This is my first time to a Gulf country, and I am particularly interested in questions of wealth, poverty, oil, and guest workers. On my Etihad flight from New York to Abu Dhabi, no-one was wearing traditional Gulf Arab clothes. There were no men in dishdashas, and I did not even notice a woman who covered her hair. In terms of appearance, if you hadn’t told me where the plane was going I would have said India. Most of the folks who didn’t look European on this flight looked South Asian to me. Were these mostly guest workers? Or were they just Indians and Pakistanis changing planes in Abu Dhabi? And is there another airline or flight time that is more popular for Gulf Arabs?
On our flight from Abu Dhabi to Muscat, however, there were significantly more folks in traditional dress, most clearly a group of young men. When we got off the plane, there were four paths through immigration. The first was marked “electronic gates” – the young men in dishdashas went that way. The second said “GCC nationals” – I’m not sure I saw anyone head that way. The third was not labeled as far as I could tell, and we were waved that way (just on the basis of our appearance, I think). The fourth said “retinal scan”, and that is where the folks who looked South Asian went.

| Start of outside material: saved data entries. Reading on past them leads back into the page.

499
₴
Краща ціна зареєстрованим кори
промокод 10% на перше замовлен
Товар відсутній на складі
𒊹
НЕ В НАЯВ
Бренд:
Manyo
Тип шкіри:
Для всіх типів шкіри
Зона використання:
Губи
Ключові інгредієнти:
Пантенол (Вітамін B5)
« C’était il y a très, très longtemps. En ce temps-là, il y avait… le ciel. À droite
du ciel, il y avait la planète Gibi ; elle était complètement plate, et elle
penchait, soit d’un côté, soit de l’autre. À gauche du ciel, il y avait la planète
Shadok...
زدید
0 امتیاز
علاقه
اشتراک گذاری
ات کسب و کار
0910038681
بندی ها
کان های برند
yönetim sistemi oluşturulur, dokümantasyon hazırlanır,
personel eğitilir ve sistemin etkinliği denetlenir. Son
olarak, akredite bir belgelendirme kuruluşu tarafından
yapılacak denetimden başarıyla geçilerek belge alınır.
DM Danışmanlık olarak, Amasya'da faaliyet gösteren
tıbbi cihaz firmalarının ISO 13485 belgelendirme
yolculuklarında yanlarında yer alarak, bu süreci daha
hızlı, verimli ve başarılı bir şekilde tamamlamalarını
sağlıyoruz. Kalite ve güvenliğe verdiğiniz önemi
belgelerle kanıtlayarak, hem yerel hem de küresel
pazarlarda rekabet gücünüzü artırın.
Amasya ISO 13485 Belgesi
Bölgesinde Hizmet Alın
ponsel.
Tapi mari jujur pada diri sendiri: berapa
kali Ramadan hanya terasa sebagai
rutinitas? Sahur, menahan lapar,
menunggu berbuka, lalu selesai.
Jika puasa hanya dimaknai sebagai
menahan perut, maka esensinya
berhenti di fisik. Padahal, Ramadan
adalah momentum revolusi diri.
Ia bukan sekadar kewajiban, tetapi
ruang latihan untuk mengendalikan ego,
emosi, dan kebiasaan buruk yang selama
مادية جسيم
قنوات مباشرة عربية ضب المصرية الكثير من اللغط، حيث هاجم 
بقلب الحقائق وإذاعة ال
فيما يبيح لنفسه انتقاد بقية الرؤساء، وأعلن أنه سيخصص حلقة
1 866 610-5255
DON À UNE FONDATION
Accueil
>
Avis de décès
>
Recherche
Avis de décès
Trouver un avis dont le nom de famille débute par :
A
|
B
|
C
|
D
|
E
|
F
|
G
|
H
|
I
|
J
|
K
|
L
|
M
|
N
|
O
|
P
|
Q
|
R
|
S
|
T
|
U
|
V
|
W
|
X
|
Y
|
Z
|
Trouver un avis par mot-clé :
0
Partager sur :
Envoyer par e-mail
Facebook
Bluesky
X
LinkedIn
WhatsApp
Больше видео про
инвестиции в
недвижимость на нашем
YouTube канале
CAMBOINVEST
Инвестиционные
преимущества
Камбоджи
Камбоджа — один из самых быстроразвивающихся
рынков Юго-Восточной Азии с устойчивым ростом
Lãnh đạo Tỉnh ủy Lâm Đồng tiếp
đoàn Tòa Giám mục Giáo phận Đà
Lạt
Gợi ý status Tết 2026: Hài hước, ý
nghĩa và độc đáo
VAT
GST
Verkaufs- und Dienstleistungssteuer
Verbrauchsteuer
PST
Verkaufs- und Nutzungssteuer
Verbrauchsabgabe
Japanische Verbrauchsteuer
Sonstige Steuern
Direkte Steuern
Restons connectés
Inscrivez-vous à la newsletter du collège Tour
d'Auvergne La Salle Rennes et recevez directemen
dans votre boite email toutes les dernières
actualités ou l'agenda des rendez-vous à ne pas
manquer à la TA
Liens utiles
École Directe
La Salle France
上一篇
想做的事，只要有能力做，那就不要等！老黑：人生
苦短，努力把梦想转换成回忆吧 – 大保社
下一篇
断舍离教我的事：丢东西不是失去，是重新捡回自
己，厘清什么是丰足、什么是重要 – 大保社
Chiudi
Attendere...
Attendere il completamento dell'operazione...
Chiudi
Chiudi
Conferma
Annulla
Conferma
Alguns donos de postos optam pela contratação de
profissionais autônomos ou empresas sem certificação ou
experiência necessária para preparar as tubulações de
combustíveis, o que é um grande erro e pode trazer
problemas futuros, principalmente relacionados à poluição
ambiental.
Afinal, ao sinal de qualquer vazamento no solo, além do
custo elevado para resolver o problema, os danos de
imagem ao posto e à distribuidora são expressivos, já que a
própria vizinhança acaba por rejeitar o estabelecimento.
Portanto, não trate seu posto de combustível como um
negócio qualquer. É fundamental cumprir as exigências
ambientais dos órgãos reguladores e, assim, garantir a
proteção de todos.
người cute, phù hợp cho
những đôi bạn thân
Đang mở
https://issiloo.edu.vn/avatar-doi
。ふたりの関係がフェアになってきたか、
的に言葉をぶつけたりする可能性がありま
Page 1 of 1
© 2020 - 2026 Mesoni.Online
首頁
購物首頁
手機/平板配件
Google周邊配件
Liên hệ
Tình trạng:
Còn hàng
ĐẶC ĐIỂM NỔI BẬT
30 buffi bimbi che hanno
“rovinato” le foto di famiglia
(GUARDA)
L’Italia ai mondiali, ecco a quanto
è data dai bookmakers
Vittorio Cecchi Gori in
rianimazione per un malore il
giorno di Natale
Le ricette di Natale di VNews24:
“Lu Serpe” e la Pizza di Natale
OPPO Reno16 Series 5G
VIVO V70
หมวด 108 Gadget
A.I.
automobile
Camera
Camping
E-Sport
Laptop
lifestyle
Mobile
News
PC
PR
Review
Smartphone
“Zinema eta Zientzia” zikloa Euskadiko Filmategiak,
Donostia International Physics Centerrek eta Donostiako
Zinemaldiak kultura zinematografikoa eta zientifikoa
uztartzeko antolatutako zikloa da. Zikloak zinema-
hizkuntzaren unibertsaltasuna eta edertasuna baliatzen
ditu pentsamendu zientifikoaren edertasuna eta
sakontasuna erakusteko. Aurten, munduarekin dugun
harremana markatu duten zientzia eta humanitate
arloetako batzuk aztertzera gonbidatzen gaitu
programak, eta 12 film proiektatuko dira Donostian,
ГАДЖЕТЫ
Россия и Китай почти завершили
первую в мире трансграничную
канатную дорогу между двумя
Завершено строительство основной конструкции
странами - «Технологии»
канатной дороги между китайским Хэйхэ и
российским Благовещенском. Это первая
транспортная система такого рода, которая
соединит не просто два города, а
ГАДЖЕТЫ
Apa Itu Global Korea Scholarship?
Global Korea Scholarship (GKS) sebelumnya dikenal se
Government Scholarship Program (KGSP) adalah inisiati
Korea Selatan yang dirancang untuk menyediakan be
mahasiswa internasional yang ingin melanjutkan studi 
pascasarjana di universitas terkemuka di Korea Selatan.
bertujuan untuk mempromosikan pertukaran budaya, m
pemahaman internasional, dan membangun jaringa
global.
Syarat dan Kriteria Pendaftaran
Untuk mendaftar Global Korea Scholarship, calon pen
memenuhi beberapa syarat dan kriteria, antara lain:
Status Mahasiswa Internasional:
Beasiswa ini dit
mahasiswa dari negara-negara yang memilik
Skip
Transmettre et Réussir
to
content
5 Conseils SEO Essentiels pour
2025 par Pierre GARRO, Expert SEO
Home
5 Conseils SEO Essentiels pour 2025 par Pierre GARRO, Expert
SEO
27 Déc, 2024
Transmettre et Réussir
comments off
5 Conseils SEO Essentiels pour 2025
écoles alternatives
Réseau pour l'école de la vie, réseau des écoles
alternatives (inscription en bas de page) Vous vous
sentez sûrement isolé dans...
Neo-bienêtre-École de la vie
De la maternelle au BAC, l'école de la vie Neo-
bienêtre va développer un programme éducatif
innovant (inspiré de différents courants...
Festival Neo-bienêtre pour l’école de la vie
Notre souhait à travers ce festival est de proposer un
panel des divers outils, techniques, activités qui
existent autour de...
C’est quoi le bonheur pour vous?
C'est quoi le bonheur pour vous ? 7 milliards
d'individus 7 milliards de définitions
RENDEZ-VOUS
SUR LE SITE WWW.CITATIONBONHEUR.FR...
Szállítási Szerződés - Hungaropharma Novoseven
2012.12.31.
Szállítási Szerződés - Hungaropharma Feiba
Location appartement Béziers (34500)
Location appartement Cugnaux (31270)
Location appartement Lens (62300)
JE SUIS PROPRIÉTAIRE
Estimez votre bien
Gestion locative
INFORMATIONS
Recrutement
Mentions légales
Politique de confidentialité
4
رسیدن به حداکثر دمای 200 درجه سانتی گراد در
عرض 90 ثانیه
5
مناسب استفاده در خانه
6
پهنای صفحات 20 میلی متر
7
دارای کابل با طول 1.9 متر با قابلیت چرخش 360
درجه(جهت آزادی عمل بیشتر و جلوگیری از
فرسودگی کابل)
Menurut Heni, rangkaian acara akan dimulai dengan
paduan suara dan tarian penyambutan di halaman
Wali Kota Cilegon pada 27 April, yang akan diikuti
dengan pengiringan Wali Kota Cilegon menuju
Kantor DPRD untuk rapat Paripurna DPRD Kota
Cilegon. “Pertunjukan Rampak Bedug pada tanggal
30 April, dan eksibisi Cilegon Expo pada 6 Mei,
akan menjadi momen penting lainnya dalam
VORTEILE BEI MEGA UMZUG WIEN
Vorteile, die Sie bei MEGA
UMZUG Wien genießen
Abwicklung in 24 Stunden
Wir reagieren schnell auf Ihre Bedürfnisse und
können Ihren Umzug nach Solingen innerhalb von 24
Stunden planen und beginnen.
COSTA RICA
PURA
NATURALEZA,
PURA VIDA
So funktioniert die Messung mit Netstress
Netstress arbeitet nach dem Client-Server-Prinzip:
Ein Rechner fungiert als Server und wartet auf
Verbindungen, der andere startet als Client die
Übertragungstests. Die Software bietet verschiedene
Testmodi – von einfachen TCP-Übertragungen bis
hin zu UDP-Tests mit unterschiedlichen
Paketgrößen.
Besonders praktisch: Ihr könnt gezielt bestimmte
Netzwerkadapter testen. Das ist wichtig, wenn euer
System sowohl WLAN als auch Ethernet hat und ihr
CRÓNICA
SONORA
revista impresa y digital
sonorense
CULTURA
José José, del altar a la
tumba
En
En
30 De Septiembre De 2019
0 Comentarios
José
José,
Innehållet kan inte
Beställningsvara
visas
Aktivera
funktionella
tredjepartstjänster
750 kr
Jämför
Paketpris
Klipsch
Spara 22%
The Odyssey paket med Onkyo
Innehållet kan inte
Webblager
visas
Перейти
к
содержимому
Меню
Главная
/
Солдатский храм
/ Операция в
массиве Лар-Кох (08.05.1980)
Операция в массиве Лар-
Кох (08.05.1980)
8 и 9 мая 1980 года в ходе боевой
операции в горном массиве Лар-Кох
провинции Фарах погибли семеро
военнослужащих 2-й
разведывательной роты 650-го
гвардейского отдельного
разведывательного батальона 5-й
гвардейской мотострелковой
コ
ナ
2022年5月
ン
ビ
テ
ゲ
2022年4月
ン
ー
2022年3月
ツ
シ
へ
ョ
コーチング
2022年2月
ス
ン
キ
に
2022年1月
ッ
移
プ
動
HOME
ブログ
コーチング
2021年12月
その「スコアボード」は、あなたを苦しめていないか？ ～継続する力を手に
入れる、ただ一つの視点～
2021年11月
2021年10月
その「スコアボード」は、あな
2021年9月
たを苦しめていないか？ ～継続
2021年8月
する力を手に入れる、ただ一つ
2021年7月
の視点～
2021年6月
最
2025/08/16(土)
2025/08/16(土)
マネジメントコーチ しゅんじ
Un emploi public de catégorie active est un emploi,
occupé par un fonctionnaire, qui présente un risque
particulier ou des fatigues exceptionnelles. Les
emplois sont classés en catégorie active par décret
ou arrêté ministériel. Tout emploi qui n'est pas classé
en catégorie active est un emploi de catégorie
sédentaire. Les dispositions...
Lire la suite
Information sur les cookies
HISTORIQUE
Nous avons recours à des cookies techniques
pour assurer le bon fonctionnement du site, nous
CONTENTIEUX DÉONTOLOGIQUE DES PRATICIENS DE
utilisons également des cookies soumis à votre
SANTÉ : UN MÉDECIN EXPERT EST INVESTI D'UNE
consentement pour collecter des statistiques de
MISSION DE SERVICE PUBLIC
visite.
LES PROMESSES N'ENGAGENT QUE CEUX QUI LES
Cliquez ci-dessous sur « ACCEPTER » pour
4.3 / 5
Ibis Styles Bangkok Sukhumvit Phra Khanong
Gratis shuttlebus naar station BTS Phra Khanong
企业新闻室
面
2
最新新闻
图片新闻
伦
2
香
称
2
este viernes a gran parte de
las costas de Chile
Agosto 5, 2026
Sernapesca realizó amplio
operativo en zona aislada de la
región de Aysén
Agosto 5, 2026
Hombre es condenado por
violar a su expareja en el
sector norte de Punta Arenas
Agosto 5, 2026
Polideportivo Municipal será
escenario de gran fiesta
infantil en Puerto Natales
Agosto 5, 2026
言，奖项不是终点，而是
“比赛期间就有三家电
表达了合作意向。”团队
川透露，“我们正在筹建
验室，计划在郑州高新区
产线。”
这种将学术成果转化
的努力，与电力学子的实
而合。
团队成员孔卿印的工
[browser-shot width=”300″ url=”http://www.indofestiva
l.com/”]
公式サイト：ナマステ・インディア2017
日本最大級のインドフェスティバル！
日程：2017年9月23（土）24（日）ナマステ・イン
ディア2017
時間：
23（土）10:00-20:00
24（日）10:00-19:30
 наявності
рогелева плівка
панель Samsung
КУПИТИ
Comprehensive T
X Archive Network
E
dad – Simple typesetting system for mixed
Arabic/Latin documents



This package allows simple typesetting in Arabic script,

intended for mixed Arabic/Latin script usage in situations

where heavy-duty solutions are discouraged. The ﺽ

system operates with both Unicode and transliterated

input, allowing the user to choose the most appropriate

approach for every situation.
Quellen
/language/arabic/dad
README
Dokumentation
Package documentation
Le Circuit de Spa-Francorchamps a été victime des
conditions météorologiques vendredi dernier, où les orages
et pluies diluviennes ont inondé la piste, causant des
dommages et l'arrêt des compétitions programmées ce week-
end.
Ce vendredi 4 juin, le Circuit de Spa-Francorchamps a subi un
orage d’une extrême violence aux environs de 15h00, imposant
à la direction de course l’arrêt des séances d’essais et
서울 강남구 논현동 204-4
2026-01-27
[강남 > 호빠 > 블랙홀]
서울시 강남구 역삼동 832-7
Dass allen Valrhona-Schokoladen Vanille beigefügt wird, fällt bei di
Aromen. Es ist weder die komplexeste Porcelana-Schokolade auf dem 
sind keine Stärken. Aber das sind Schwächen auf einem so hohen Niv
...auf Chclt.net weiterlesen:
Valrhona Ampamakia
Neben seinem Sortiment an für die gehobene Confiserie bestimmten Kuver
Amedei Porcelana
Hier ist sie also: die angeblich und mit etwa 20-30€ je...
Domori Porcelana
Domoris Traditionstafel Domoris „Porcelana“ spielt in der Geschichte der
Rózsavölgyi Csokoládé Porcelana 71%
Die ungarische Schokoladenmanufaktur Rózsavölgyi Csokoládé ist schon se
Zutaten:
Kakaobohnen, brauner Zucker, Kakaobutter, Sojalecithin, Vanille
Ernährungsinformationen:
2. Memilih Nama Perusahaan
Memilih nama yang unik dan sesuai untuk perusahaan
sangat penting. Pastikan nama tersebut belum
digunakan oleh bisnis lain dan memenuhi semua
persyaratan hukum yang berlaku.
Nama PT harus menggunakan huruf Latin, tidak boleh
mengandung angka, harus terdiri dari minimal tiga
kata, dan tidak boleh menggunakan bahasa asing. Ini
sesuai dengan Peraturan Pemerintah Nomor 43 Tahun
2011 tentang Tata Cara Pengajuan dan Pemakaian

Since we have arrived, I’ve been getting a better sense of identifying who is an Omani and who is a guest worker. There are many, many of the latter. As a tourist, I’m pretty sure none of the restaurants I’ve eaten at have had Omani staff. At the same time, it appears that this doesn’t mean that every Omani is wealthy. We visited a fishing village today, for example, that was not fancy by any means. And one of the first things one reads about Oman is that it has far less oil than other gulf states (though oil production still accounts for over 50% of GDP).